[Excerpt to read]

+-------+

My Story
Content: religious trauma, prolonged illness, death, grief, also this is really long.
[I. Network]
I don’t… actually remember the moment I became an atheist. I don’t think there was one - I know there are folks who feel they had a reckoning, or a lightning bolt moment, or some other dramatic event that triggered a loss of faith. I think mine, though, was more of an erosion over the course of three to four years, in my early 30s.
I was raised in a family that was very evangelical. I was raised as a Biblical literalist, and we spoke in tongues, believed the Earth was six to ten thousand years old, and tithed every week. I very much so bought into all of this. However, for reasons I can’t really figure out, in late high school/early college cracks began to form. By the end of freshman year of college, I was more or less believing but inactive, apart from attending church on Sundays with my family.
Thing is, evangelicalism relies heavily on how you feel, and its structures are oriented in this regard. Having a bad day was Satan attacking your faith. Doubt was unacceptable. Anything bad happening in your life was because you didn’t trust God enough to let Him help you. I realized, in college, that this reliance on feeling was for me a fragile link to evangelical religious culture. Left unattended, it corroded. So when I felt the pull back towards religion in my mid-twenties, I wasn’t sure what I wanted, but I knew 1. I wanted it to be a form of Christianity, and 2. I did not want it to be Evangelicalism.
[II. Destiny]
I started attending a Catholic church after work during a particularly rainy fall. I’d attended Catholic school as a kid, and it felt nice to attend the Mass. I told myself and anyone who would listen that I wasn’t converting, I just sort of liked the beauty of the liturgy and the slow, measured approach to experiencing God’s presence. I started lighting candles, reading the Bible, and using a rosary to pray the Jesus prayer in repetition (‘Jesus Christ, Son of God, have mercy on me, a sinner.') I still wasn’t converting - no, really! - but it felt nice to engage in contemplation and quiet ritual practice.
Sufficed to say, I converted within a year.
For me, the Catholic church wasn’t just an antithesis to the religious community I was raised in - it actually spoke to me, quite deeply. I loved the sameness. I loved the symbolism. I loved the intellectual foundations of religious thought, the capital-T Tradition that connected the church backward through time, the rosary and Divine Office and the liturgical calendar. It all was so much more of what I wanted - thoughtful, rather than emotional. Philosophical, rather than reactionary. That’s how I saw it, anyway.
But those cracks, though. Un-repaired, they continued to widen in the face of my experiences and my relationships with others. I found myself questioning why God would choose to do things the way He did. I found myself quietly dissenting on moral teachings of the Church. I felt conflicted and stopped receiving Communion, and I eventually stopped attending Mass all together.

+-------+

[Provided data]
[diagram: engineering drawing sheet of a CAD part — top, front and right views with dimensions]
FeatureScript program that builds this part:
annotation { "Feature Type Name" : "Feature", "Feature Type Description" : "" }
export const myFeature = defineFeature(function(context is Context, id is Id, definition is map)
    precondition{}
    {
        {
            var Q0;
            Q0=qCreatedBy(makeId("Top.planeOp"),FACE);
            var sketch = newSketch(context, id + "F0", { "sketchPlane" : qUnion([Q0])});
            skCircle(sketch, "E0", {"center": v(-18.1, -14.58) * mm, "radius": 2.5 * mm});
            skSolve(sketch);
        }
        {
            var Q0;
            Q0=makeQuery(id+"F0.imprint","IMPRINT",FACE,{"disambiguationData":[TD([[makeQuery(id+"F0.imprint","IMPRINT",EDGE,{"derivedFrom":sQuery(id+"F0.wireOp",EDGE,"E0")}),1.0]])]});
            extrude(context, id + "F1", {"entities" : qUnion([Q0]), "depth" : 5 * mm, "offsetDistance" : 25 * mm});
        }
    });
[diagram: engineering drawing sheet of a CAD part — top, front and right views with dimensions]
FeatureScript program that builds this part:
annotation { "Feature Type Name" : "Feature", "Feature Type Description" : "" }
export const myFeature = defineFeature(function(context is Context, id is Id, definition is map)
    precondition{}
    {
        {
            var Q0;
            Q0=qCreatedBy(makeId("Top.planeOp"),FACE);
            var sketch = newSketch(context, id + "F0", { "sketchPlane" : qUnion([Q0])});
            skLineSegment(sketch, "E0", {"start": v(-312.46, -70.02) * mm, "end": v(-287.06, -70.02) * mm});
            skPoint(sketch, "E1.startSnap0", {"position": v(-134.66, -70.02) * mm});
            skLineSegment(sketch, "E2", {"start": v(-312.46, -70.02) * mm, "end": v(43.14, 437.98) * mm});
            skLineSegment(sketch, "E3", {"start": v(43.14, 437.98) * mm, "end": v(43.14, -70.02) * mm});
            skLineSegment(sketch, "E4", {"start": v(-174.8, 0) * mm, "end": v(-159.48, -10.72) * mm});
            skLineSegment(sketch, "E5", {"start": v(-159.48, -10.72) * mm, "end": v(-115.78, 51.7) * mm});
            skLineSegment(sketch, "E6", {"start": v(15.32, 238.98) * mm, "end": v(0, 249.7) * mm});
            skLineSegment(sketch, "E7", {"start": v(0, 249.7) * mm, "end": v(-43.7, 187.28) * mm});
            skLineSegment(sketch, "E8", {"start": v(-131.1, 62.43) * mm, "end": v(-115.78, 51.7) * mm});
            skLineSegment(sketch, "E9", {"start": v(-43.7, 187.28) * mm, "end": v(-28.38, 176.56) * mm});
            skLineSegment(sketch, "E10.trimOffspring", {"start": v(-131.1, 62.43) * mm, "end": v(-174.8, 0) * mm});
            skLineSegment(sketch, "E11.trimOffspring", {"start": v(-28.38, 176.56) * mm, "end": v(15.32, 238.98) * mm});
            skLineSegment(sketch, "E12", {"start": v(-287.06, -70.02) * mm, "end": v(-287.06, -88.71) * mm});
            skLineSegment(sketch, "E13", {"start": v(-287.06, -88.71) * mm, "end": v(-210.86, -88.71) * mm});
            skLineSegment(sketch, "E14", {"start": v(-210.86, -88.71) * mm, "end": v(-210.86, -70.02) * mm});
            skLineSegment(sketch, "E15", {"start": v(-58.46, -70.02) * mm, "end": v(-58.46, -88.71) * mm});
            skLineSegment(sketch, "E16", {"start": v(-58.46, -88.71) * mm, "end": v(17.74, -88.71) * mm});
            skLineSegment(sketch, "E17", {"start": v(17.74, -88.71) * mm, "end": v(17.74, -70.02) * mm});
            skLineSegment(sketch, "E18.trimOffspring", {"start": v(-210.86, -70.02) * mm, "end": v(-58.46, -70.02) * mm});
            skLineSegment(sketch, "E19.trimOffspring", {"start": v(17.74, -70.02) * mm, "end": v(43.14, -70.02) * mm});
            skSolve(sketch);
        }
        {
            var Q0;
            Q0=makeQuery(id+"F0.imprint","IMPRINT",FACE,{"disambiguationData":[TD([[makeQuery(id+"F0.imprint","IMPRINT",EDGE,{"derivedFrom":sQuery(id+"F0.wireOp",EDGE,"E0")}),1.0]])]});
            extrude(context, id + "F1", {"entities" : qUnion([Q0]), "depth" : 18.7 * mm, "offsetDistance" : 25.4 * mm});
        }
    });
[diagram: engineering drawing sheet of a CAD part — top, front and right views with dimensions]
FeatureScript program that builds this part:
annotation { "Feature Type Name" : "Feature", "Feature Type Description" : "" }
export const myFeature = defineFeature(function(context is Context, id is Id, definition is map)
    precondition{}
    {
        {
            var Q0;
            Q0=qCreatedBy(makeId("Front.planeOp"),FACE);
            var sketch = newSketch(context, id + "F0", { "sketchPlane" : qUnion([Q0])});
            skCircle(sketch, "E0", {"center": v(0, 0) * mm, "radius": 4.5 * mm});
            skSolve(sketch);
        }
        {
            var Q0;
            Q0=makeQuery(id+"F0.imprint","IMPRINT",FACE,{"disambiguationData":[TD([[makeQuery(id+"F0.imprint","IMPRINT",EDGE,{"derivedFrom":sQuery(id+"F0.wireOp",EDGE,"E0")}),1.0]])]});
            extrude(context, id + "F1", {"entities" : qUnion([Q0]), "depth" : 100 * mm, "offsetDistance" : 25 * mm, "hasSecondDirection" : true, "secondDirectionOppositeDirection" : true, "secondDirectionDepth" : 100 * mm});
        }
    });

+-------+

Copy out the passage of the essay on losing faith that falls between "[II. Destiny]" and "within a year.", inclusive. Nothing in the rows matters here.

[Reply to the task]
[II. Destiny]
I started attending a Catholic church after work during a particularly rainy fall. I’d attended Catholic school as a kid, and it felt nice to attend the Mass. I told myself and anyone who would listen that I wasn’t converting, I just sort of liked the beauty of the liturgy and the slow, measured approach to experiencing God’s presence. I started lighting candles, reading the Bible, and using a rosary to pray the Jesus prayer in repetition (‘Jesus Christ, Son of God, have mercy on me, a sinner.') I still wasn’t converting - no, really! - but it felt nice to engage in contemplation and quiet ritual practice.
Sufficed to say, I converted within a year.